[Records excerpted from a collection]
= = = = =
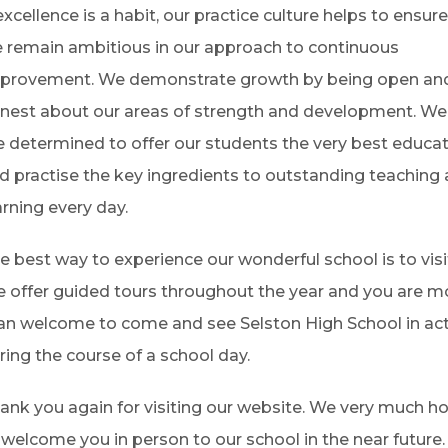
 excellence is a habit, our practice culture helps to ensur
 remain ambitious in our approach to continuous
provement. We demonstrate growth by being open an
nest about our areas of strength and development. We
e determined to offer our students the very best educa
d practise the key ingredients to outstanding teaching
arning every day.
e best way to experience our wonderful school is to visi
 offer guided tours throughout the year and you are m
an welcome to come and see Selston High School in ac
ring the course of a school day.
ank you again for visiting our website. We very much h
 welcome you in person to our school in the near future.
= = = = =
## WORK TO BE COMPLETED
From the first line to the last, set down the records exactly, leaving out images.

## TASK OUTPUT
 excellence is a habit, our practice culture helps to ensur
 remain ambitious in our approach to continuous
provement. We demonstrate growth by being open an
nest about our areas of strength and development. We
e determined to offer our students the very best educa
d practise the key ingredients to outstanding teaching
arning every day.
e best way to experience our wonderful school is to visi
 offer guided tours throughout the year and you are m
an welcome to come and see Selston High School in ac
ring the course of a school day.
ank you again for visiting our website. We very much h
 welcome you in person to our school in the near future.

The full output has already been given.